Lentil Shallot Dip
This delicious dip’s vegetarian combination of caramelized shallots with a touch of Tawny Port will remind you of the wonderful flavors of paté. Or, it would be amazing as a spread!
- 1 cup green or brown lentils
- 1 onion halved
- 2 bay leaves
- 1/2 tsp salt plus more, to taste
- 3 tbsp butter
- 6 shallots peeled and minced
- 1 tbsp Somerset Ridge Tawny Port
- 1/2 tsp black pepper plus more, to taste
- Rinse the lentils and place in a medium pot and cover with 5 cups water.
- Add the onion and bay leaves.
- Bring to a boil, reduce heat to maintain a simmer and cook until lentils are tender, about 20 minutes.
- Stir in salt and set aside to cool.
- While lentils cool, melt butter in a medium frying pan over medium heat.
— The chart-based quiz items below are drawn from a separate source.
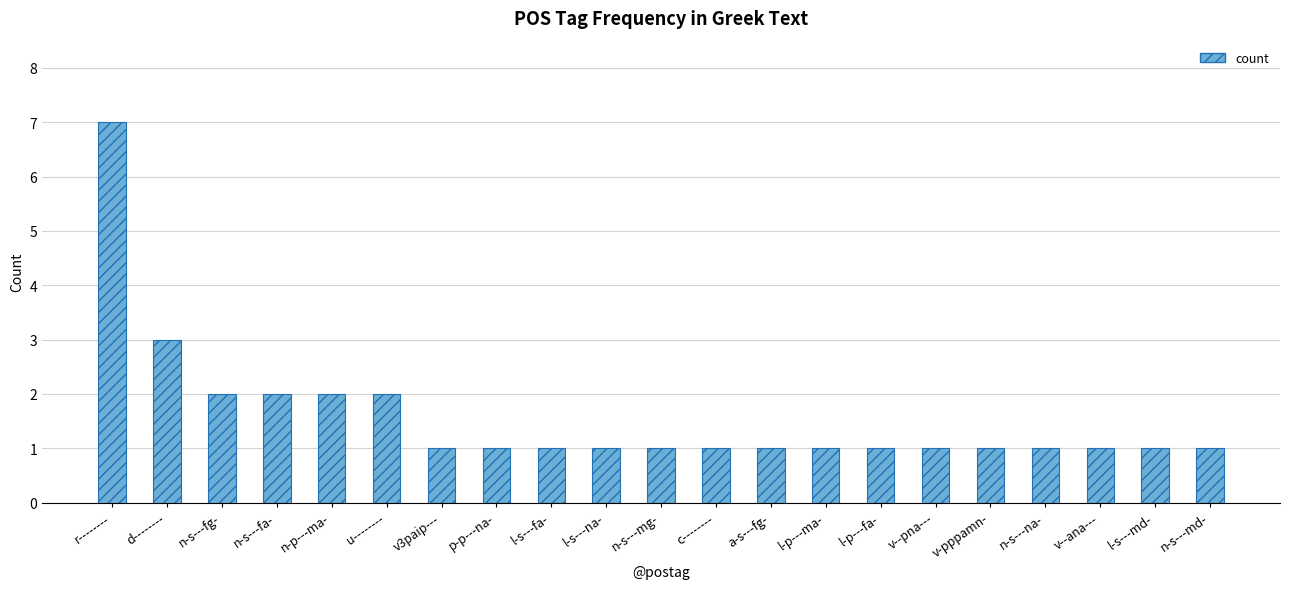

What is the maximum value shown in the chart?

7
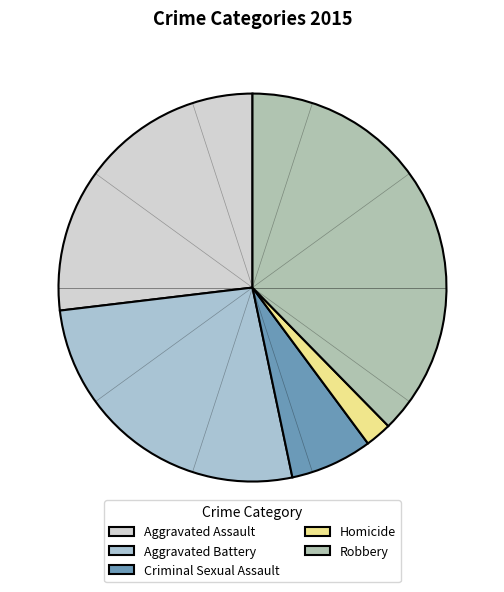

What is the largest slice in the pie chart?

Robbery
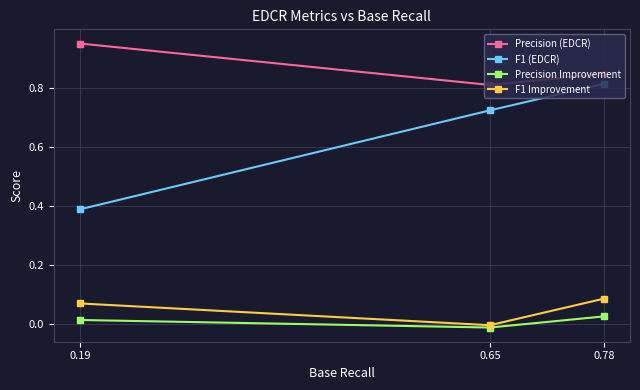

Between 0.19 and 0.65, which series saw the biggest shift?

F1 (EDCR)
- Add shallots and cook, stirring frequently, until shallots start to caramelize, about 30 minutes.
- Remove from heat, add the Tawny and stir, scraping any brown bits from the bottom of the pan.
- Return to the heat and cook until all the liquid is gone.
- Drain the lentils.
- Pick out and discard the onion and bay leaves.
- In a food processor, pulse the lentils, shallots and black pepper into a pate-like puree.
- Add more salt and pepper, to taste.
- Transfer mixture to a bowl or small baking dish for serving.
- Cover and chill at least 4 hours, and up to overnight, allowing the flavors to mellow and blend.
- Bring to room temperature before serving.